WHAT IS BEING ASKED: Reproduce verbatim the stretch of rows from their beginning through the line containing "-0.006200, 0.986209, 0.623255]]", with both ends included. Leave the pictures out of your reply.

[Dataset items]
-=-=-

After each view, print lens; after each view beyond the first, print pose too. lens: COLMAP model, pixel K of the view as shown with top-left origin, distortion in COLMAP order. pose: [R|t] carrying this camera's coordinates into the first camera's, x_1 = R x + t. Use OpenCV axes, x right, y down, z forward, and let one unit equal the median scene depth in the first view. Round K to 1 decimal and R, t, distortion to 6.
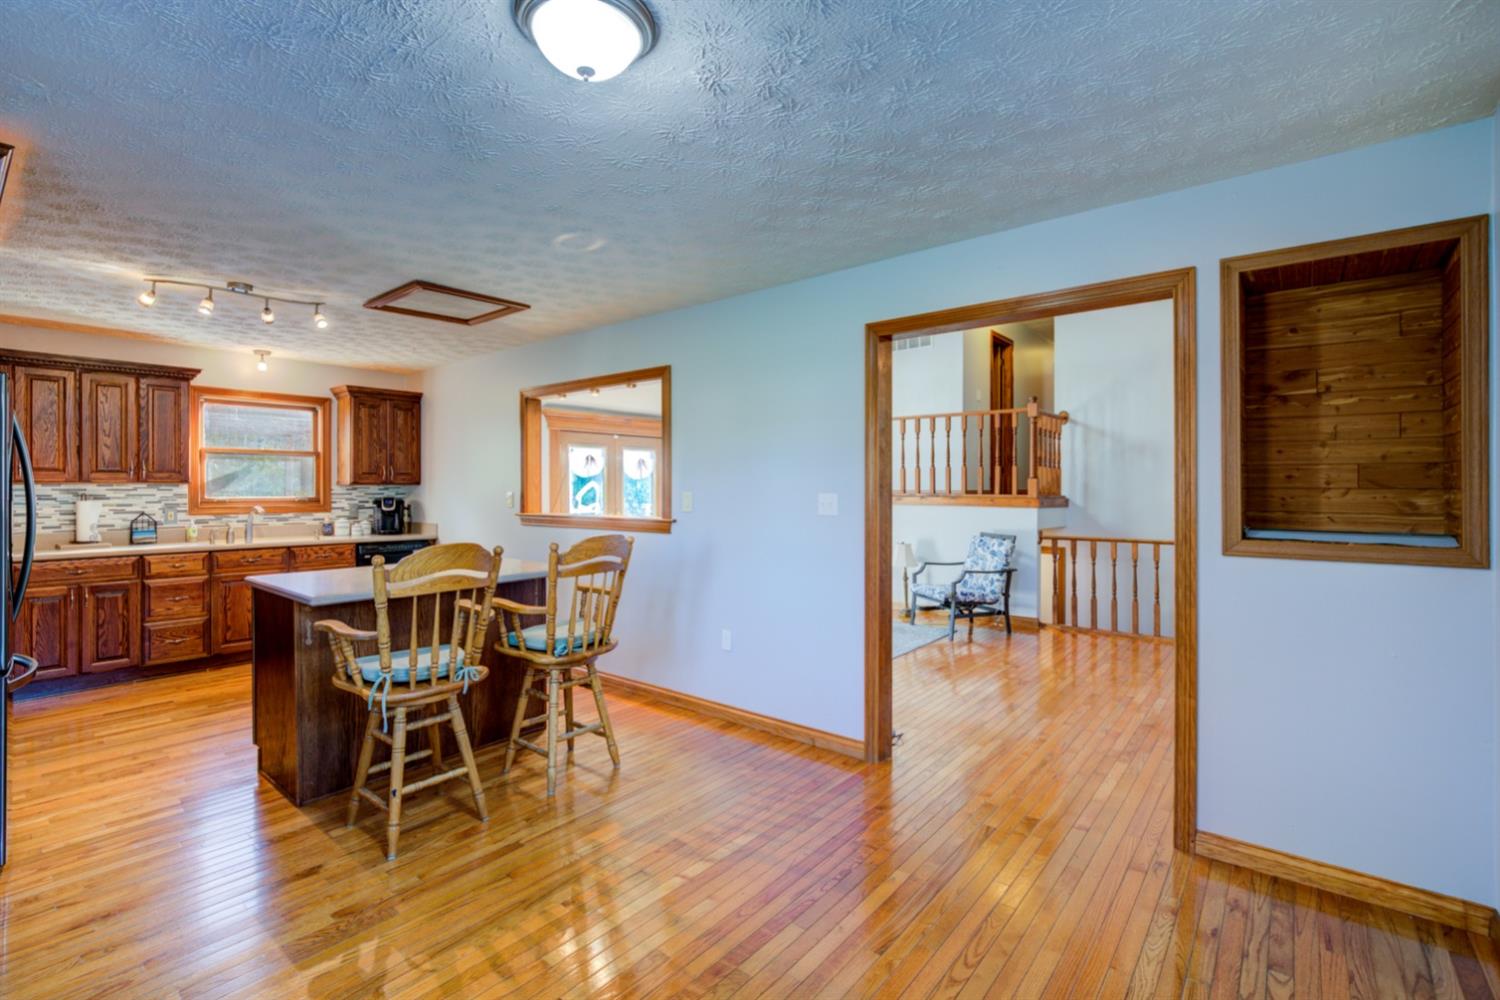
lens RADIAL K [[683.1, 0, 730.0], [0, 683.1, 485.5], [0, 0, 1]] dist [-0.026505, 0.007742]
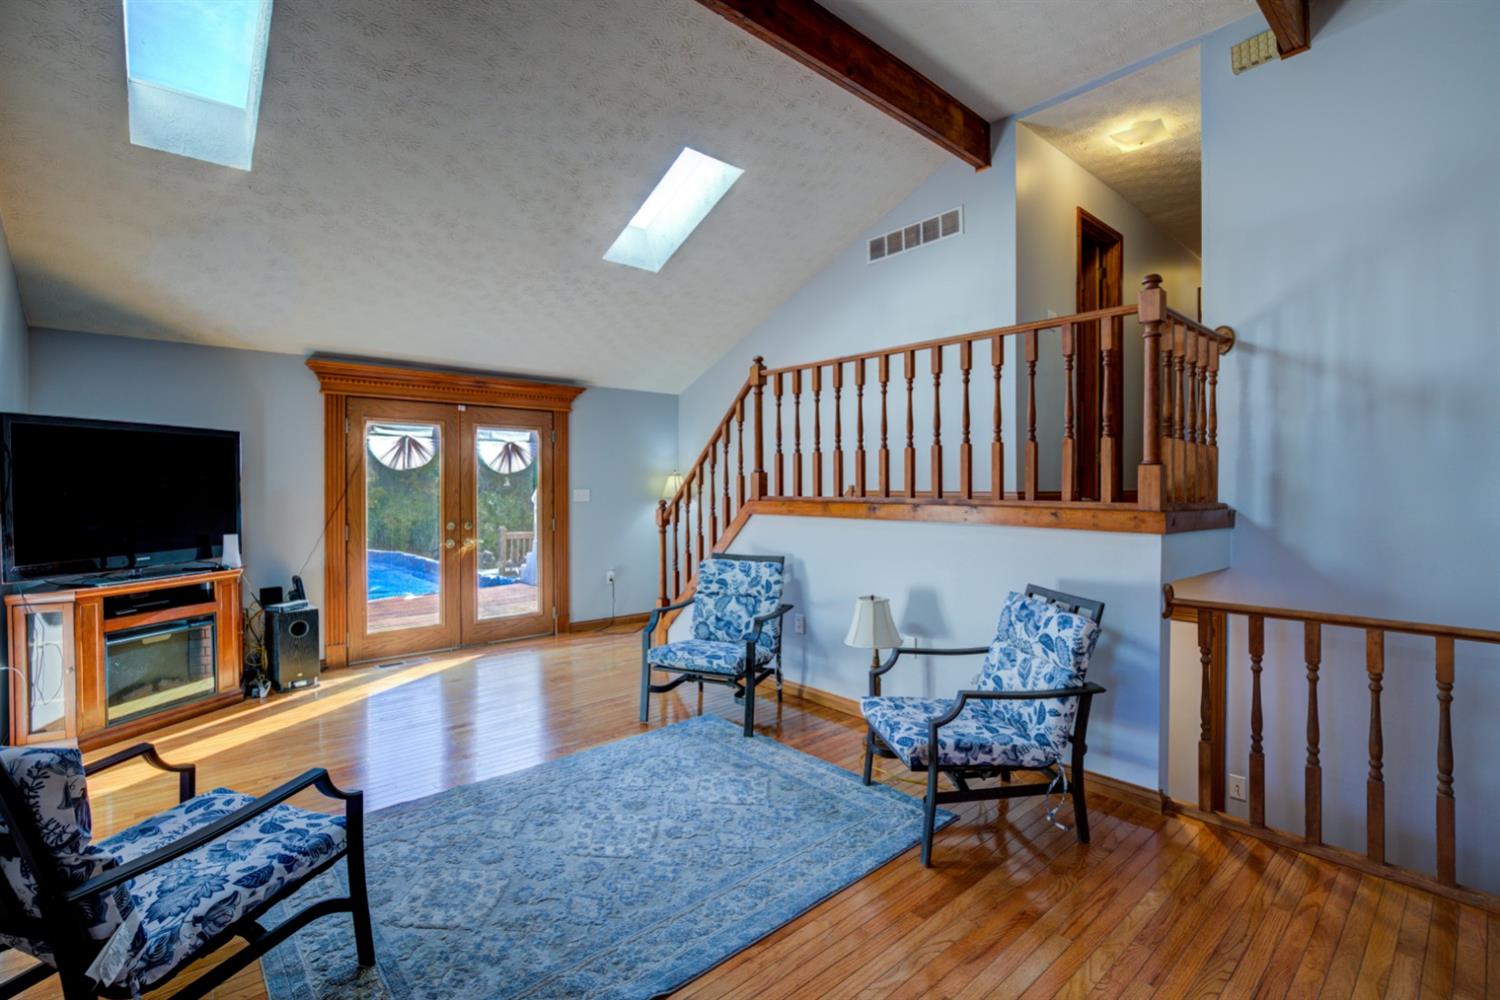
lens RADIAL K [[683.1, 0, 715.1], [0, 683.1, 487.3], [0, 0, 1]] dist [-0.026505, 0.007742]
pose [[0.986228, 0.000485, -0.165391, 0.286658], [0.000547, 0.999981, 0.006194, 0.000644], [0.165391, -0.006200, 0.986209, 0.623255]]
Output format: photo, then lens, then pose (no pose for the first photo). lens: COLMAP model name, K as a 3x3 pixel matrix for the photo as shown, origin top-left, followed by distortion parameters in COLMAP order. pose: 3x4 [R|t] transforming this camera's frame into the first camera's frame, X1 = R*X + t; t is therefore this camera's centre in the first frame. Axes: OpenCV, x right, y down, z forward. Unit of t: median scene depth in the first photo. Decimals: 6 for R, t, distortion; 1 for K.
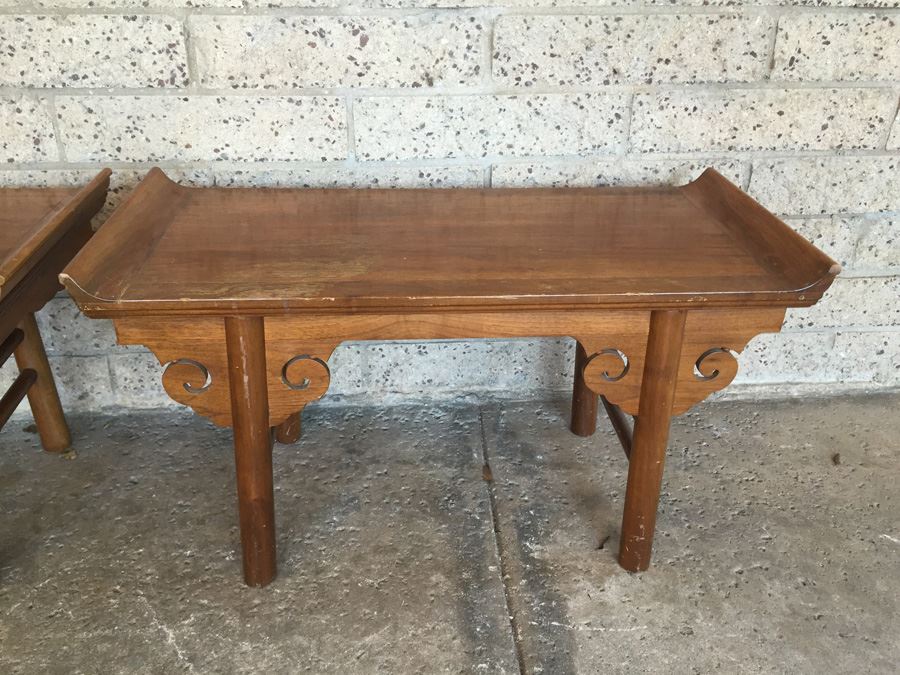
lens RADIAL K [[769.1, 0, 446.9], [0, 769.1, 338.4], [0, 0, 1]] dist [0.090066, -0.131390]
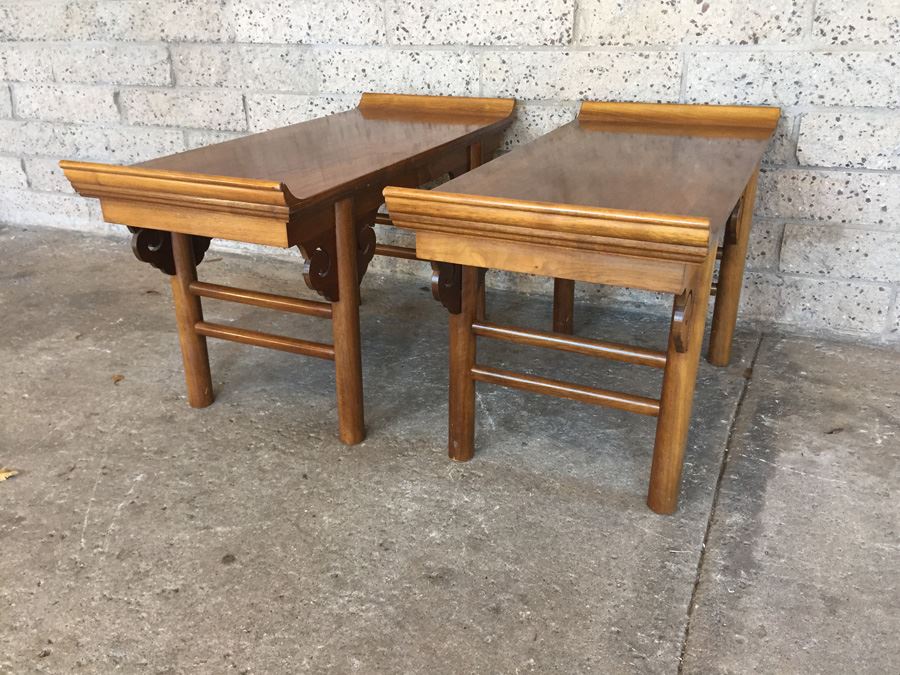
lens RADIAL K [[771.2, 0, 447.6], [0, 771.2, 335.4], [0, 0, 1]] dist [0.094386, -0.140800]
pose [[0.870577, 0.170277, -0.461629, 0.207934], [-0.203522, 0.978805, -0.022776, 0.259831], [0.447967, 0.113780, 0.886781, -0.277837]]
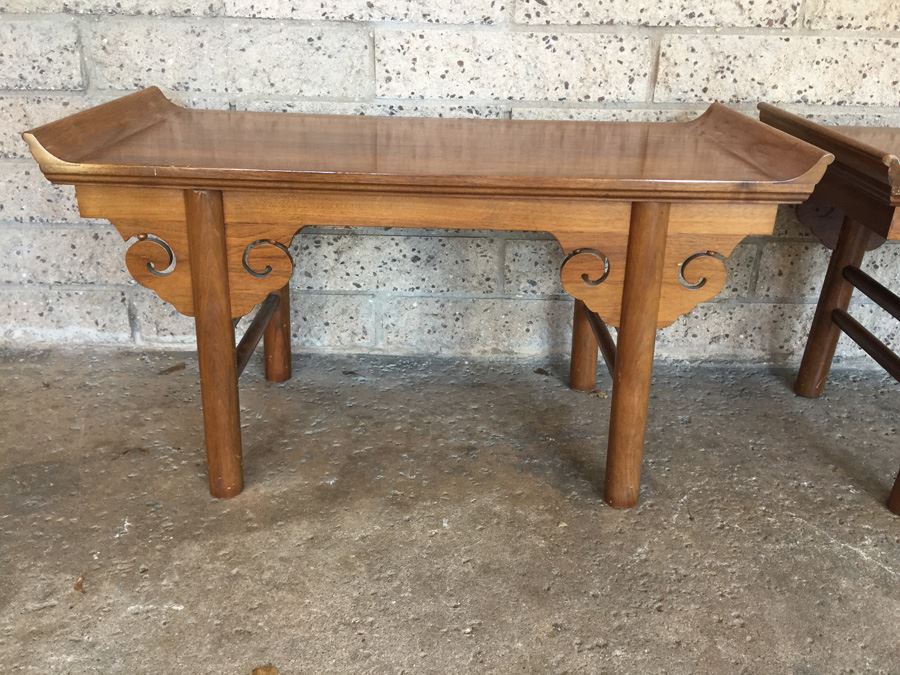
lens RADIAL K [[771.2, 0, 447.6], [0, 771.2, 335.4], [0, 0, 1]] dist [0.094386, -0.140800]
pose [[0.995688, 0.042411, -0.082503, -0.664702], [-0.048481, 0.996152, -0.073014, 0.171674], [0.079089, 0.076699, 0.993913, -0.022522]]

-=-=-

WRITTEN ANSWER:
After each view, print lens; after each view beyond the first, print pose too. lens: COLMAP model, pixel K of the view as shown with top-left origin, distortion in COLMAP order. pose: [R|t] carrying this camera's coordinates into the first camera's, x_1 = R x + t. Use OpenCV axes, x right, y down, z forward, and let one unit equal the median scene depth in the first view. Round K to 1 decimal and R, t, distortion to 6.
lens RADIAL K [[683.1, 0, 730.0], [0, 683.1, 485.5], [0, 0, 1]] dist [-0.026505, 0.007742]
lens RADIAL K [[683.1, 0, 715.1], [0, 683.1, 487.3], [0, 0, 1]] dist [-0.026505, 0.007742]
pose [[0.986228, 0.000485, -0.165391, 0.286658], [0.000547, 0.999981, 0.006194, 0.000644], [0.165391, -0.006200, 0.986209, 0.623255]]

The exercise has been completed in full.